Published by Simon & Schuster Books for Young Readers on November 6th 2007
Source: Owned Audible Book
Connor, Risa, and Lev are running for their lives.
The Second Civil War was fought over reproductive rights. The chilling resolution: Life is inviolable from the moment of conception until age thirteen. Between the ages of thirteen and eighteen, however, parents can have their child "unwound," whereby all of the child's organs are transplanted into different donors, so life doesn't technically end. Connor is too difficult for his parents to control. Risa, a ward of the state, is not enough to be kept alive. And Lev is a tithe, a child conceived and raised to be unwound. Together, they may have a chance to escape and to survive.
I love audio books. In the author’s notes on the audio version of Joe Hill’s NOS4A2, he talks about how the first stories we learn are read to us. I listen to audio books when I’m in the car, shopping, and playing Candy Crush Soda Saga or Trivia Crack.
In typical book blogger fashion, I already have a tbr shelf just for audio books. Reviewing them is a bit more difficult, because I don’t take notes and I don’t always know how to spell the characters names. So these reviews will be a little different from my book reviews.
Why do I do this? Why do I wait so long on some books that are obviously a perfect match for me?
Unwind has an AWESOME premise- the war over abortion led to a kind of second civil war in the US. In order to put an end to it, both sides compromise in what has to be the most bizarre way possible (well, maybe not, history is rife with some crazy shiz). Aborting a pregnancy is no longer legal, BUT, you can A. stork your baby (leaving it on a doorstep of another family) or B. choose to have your kid Unwound once they hit the age of 13. If a kid can make it to 18, they’re safe, but until then I bet there’s less moody teenager crap going on.
So, what’s Unwinding? Well, in the future they’ve pretty much stopped trying to cure disease and shiz, and instead use transplants- and they use just about everything from brain to bone, to limbs to eyes. So, a teenager getting Unwound isn’t consider actually dying since they’ll go to other, living people… in pieces. There’s a huge need for new organs and body parts, so some kids never have a chance. I know, it sounds insane, but that’s where your job as the reader comes in: suspend your belief. I mean, if a certain candidate for a certain high ranking office can clinch his/her party’s nomination, then this doesn’t sound all that far-fetched anymore.
The story is told from 3 teens who are scheduled to be Unwound. Connor, who’s parent’s just aren’t interested in parenting him anymore (his younger brother is much more manageable), Risa, a ward of the state who’s musical talent just isn’t good enough to keep her around anymore, and Lev, who comes from a super religious family who takes that tithing concept to the extreme. Their stories all come together and get tangled up.

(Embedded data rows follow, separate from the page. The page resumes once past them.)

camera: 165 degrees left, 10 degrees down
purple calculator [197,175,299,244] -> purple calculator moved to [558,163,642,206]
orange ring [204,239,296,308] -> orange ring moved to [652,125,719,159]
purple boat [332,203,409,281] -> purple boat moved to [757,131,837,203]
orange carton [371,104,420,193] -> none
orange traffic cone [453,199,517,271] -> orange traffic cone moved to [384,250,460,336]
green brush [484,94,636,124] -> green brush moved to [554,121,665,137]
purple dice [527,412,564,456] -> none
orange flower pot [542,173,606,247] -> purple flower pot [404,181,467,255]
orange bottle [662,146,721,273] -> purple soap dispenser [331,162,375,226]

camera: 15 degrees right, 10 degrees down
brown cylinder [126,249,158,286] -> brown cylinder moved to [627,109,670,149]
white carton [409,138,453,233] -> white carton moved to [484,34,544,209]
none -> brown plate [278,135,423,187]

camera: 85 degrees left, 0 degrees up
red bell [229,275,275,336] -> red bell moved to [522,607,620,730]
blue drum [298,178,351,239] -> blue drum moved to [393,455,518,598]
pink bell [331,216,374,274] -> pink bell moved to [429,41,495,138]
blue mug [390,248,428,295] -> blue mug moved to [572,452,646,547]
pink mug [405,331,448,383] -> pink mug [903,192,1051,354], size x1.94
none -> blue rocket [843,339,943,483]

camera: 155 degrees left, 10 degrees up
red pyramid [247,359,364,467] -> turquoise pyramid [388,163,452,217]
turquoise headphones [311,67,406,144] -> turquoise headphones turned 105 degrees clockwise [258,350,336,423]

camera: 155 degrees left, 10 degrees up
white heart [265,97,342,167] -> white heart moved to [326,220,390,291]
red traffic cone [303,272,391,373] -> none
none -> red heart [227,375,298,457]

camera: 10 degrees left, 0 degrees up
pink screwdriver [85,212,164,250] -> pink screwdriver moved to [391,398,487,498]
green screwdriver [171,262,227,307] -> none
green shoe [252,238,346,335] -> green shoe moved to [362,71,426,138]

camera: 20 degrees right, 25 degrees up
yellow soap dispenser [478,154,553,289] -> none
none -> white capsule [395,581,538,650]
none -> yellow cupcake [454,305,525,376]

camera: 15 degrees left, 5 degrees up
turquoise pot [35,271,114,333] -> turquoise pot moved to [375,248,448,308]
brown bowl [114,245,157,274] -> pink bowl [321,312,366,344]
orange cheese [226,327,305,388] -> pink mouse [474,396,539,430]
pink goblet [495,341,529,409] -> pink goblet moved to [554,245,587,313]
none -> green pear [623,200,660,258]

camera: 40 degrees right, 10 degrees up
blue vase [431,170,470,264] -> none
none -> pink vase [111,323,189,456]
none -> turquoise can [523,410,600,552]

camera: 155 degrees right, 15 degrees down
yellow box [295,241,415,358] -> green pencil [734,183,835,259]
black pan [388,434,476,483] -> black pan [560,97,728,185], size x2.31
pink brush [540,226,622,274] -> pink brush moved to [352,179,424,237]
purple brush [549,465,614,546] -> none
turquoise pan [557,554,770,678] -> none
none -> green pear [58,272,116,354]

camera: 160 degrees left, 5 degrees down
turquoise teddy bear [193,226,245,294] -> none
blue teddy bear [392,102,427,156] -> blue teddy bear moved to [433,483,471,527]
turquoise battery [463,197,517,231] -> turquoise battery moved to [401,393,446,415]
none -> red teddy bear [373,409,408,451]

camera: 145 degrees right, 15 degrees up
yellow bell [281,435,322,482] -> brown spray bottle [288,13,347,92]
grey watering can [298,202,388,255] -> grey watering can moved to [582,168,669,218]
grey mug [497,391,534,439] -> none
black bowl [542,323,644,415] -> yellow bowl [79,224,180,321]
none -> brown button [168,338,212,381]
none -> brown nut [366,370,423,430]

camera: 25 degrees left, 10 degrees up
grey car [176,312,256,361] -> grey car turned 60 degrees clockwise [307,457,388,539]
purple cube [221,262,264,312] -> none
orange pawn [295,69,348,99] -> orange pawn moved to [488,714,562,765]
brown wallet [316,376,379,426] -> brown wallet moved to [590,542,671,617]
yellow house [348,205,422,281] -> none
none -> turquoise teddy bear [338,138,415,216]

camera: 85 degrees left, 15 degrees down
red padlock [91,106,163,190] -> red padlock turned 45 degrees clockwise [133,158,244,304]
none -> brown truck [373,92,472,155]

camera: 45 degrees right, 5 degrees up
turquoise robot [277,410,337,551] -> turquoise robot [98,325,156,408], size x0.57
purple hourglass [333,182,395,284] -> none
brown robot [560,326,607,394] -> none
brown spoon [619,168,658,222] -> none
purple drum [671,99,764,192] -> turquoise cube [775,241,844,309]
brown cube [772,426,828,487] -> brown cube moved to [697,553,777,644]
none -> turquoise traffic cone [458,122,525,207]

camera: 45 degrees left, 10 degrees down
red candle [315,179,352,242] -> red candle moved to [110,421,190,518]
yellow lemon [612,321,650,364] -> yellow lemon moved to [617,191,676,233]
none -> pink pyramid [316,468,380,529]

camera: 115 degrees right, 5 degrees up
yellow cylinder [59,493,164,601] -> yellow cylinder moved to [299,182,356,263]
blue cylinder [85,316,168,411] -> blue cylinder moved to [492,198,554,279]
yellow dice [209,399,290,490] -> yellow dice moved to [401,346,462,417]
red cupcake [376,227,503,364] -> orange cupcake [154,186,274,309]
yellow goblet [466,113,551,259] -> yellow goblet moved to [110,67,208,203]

Being selected for Unwinding is really just the beginning.
There’s also other great subplots- a young boy who had part of his brain transplanted is being haunted by it’s previous owner, the story of Humphrey Dumphrey, and the Clappers. Clappers are modern day terrorists who ingest liquid explosives that go off when they clap. Which is terrifying (even if they are anti-Unwinders, which is a movement I could support), mostly because I can see that this might someday be a thing. *shudder*
This is the first book of a trilogy, which I’ll probably get around to finishing. I loved the concept, because honestly, teenagers are so annoying. I know my parents would have been tempted to Unwind my pouty teenager ass, and high schools would probably be a lot less overcrowded if Unwinding was a thing.
narrates and does an awesome job! He gives each character their own voice, and made them unique enough that I never had to wonder who was talking. He did a good job with the female voices, especially Risa’s, too. I’m sure I would have liked this book regardless, but his narration definitely helped keep me on the edge of my seat. The other day Felicia of The Geeky Blogger’s Book Blog featured Daniels on her June is Audio Book Month Appreciation post, and I realized I’ve only listened to a few of his narrations in the past. Time for me to up my narration game!